++++ Provided material ++++

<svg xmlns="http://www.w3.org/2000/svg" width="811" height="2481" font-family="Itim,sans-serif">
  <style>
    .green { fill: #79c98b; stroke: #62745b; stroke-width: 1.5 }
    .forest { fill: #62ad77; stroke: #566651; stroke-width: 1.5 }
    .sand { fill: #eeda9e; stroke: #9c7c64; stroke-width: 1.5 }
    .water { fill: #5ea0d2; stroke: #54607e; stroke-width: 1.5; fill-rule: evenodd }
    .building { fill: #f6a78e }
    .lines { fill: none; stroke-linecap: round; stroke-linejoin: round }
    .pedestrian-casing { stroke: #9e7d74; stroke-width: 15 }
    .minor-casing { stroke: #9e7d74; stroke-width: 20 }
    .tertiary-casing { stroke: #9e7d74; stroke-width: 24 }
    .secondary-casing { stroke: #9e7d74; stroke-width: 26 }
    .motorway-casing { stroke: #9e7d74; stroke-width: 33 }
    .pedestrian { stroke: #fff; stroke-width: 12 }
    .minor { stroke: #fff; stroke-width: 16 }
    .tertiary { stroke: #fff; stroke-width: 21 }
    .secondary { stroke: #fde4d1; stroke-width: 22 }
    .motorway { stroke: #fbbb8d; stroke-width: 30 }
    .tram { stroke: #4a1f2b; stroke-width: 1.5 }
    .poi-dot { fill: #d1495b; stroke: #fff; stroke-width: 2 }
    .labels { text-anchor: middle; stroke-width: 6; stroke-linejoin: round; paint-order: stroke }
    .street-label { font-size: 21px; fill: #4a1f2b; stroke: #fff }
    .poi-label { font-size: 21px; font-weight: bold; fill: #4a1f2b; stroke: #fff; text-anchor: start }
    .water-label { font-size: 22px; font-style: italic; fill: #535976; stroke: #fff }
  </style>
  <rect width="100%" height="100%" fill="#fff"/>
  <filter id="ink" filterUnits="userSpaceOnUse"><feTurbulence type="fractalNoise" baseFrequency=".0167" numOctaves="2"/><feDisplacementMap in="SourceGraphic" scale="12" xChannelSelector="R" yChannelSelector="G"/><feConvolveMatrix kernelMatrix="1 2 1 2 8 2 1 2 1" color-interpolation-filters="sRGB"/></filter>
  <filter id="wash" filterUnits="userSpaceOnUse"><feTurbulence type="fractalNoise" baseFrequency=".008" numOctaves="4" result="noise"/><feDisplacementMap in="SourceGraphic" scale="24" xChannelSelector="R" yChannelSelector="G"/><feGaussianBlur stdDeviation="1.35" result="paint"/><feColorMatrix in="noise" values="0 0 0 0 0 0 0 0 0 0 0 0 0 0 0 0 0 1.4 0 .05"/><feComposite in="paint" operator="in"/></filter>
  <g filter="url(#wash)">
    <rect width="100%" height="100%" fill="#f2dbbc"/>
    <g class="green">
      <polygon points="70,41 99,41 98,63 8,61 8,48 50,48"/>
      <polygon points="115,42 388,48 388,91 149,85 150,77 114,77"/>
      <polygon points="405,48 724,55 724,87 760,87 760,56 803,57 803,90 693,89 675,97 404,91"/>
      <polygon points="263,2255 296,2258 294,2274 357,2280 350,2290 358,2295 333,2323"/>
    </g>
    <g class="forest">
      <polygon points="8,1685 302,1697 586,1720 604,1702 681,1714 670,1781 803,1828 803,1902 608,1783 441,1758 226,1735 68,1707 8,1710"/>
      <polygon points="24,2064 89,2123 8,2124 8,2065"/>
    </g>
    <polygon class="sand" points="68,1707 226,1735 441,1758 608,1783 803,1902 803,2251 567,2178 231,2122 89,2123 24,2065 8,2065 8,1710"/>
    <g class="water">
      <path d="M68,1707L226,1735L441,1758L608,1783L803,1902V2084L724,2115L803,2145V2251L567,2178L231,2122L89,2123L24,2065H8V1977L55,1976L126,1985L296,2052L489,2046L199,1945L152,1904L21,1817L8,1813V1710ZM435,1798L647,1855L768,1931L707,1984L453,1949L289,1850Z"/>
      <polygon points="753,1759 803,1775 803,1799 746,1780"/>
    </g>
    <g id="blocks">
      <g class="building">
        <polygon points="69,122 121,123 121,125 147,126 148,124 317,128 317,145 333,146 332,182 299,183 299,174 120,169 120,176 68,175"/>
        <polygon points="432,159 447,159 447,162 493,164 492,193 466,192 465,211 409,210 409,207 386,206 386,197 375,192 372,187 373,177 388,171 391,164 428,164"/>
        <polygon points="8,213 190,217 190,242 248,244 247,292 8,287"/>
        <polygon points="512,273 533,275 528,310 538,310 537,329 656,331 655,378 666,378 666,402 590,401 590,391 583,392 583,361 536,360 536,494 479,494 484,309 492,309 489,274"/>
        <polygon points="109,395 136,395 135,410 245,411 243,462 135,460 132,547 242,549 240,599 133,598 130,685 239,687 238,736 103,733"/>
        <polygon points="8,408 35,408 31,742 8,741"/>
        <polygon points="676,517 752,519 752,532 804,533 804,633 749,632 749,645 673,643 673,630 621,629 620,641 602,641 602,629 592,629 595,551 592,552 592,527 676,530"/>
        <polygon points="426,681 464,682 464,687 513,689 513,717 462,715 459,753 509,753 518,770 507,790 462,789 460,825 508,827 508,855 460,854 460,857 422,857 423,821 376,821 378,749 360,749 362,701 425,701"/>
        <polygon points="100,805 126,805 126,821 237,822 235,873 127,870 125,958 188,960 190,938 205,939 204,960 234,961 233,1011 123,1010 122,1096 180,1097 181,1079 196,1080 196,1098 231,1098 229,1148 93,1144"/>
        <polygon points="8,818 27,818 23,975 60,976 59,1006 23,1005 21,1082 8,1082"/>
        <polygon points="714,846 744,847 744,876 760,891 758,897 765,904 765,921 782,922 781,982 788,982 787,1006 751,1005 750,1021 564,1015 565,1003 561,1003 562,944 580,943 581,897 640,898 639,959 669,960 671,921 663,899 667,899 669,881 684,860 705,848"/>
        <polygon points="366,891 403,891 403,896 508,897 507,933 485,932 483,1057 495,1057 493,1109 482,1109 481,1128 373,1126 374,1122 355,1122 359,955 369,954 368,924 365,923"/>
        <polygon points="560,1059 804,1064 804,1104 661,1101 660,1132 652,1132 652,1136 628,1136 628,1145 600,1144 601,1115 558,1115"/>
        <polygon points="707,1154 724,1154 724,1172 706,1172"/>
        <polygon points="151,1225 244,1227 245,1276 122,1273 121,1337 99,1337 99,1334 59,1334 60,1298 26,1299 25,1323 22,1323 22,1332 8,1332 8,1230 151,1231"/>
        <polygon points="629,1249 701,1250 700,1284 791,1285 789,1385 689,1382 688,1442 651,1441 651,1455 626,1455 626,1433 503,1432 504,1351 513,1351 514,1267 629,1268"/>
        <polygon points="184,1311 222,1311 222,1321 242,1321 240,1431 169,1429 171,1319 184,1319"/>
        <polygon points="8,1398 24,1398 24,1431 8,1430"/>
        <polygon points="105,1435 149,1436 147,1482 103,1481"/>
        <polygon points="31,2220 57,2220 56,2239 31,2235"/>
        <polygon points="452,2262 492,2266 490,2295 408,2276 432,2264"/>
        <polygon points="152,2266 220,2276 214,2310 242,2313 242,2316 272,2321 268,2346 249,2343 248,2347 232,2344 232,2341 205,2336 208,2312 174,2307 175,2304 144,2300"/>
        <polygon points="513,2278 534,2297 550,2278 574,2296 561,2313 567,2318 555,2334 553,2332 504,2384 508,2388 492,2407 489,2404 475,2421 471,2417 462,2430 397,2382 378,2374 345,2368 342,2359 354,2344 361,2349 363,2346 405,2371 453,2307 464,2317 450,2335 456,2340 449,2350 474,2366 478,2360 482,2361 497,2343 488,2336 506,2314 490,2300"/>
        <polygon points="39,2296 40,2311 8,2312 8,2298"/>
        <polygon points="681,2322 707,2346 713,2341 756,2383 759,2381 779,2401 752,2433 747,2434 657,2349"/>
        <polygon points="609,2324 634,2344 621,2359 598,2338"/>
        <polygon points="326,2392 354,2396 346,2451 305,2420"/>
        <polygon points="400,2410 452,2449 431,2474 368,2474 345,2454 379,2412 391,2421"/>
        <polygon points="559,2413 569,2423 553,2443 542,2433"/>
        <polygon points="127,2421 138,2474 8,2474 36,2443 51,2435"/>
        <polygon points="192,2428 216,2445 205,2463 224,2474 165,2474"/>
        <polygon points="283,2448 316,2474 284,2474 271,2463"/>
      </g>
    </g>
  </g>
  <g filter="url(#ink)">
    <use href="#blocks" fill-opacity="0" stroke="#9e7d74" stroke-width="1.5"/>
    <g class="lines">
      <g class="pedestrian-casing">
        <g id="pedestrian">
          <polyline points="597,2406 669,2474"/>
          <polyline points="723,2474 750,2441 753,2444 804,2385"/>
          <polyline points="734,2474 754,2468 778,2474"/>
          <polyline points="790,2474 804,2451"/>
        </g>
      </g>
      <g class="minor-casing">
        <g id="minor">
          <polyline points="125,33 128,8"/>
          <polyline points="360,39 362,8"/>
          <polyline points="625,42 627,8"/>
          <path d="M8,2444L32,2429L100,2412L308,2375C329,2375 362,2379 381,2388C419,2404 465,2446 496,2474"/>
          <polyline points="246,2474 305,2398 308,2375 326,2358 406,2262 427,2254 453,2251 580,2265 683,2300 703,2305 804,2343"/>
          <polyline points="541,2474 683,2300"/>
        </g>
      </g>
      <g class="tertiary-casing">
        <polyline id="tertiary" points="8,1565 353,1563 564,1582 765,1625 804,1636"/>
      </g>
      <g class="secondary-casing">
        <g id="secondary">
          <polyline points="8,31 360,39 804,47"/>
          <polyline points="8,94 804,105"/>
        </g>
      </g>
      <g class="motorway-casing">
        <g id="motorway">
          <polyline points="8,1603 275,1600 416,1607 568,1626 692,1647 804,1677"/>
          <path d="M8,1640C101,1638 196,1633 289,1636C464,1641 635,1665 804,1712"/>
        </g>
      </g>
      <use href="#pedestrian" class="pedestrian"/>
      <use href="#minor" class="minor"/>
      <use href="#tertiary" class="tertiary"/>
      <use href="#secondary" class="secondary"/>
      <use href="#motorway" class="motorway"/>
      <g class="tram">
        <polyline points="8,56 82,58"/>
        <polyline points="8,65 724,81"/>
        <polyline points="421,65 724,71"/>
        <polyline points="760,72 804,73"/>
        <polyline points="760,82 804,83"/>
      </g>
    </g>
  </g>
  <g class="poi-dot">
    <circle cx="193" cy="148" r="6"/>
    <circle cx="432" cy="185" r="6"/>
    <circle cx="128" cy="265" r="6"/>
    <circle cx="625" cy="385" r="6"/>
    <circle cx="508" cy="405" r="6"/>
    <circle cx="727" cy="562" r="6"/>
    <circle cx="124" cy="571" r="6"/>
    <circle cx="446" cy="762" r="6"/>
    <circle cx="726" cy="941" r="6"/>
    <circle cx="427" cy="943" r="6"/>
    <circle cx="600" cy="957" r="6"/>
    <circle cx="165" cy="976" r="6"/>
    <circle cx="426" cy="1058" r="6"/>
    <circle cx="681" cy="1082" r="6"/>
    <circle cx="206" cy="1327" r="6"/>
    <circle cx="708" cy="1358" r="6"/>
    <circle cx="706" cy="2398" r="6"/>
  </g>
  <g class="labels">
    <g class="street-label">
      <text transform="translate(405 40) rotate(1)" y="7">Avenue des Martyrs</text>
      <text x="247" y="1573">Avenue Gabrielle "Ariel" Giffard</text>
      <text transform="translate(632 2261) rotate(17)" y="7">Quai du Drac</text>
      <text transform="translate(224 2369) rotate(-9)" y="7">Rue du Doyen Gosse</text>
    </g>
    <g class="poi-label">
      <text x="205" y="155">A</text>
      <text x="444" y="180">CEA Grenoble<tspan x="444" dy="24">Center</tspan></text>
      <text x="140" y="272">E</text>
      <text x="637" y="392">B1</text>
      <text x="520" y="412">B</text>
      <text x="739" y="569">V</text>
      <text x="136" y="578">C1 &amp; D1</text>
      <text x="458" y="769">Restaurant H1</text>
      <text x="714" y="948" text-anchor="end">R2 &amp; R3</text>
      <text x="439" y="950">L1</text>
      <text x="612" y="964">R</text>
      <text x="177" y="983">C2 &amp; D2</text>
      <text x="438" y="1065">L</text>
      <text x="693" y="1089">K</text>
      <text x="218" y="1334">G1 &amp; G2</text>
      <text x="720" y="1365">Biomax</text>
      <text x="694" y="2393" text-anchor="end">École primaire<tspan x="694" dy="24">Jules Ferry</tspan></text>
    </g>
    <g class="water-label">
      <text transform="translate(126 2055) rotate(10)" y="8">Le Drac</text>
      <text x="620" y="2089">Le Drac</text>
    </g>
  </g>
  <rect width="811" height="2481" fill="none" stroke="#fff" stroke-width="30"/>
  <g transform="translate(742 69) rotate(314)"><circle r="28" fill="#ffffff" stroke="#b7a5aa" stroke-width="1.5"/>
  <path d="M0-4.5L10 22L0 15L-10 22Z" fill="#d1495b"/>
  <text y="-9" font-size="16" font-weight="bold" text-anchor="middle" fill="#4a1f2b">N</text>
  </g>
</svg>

++++

### [Task to carry out]
The response must hold only the lines above from the line with "#62ad77; stroke: #566651;" through the line with "middle; stroke-width: 6;", each copied exactly, both ends kept.

### [Task response]
    .forest { fill: #62ad77; stroke: #566651; stroke-width: 1.5 }
    .sand { fill: #eeda9e; stroke: #9c7c64; stroke-width: 1.5 }
    .water { fill: #5ea0d2; stroke: #54607e; stroke-width: 1.5; fill-rule: evenodd }
    .building { fill: #f6a78e }
    .lines { fill: none; stroke-linecap: round; stroke-linejoin: round }
    .pedestrian-casing { stroke: #9e7d74; stroke-width: 15 }
    .minor-casing { stroke: #9e7d74; stroke-width: 20 }
    .tertiary-casing { stroke: #9e7d74; stroke-width: 24 }
    .secondary-casing { stroke: #9e7d74; stroke-width: 26 }
    .motorway-casing { stroke: #9e7d74; stroke-width: 33 }
    .pedestrian { stroke: #fff; stroke-width: 12 }
    .minor { stroke: #fff; stroke-width: 16 }
    .tertiary { stroke: #fff; stroke-width: 21 }
    .secondary { stroke: #fde4d1; stroke-width: 22 }
    .motorway { stroke: #fbbb8d; stroke-width: 30 }
    .tram { stroke: #4a1f2b; stroke-width: 1.5 }
    .poi-dot { fill: #d1495b; stroke: #fff; stroke-width: 2 }
    .labels { text-anchor: middle; stroke-width: 6; stroke-linejoin: round; paint-order: stroke }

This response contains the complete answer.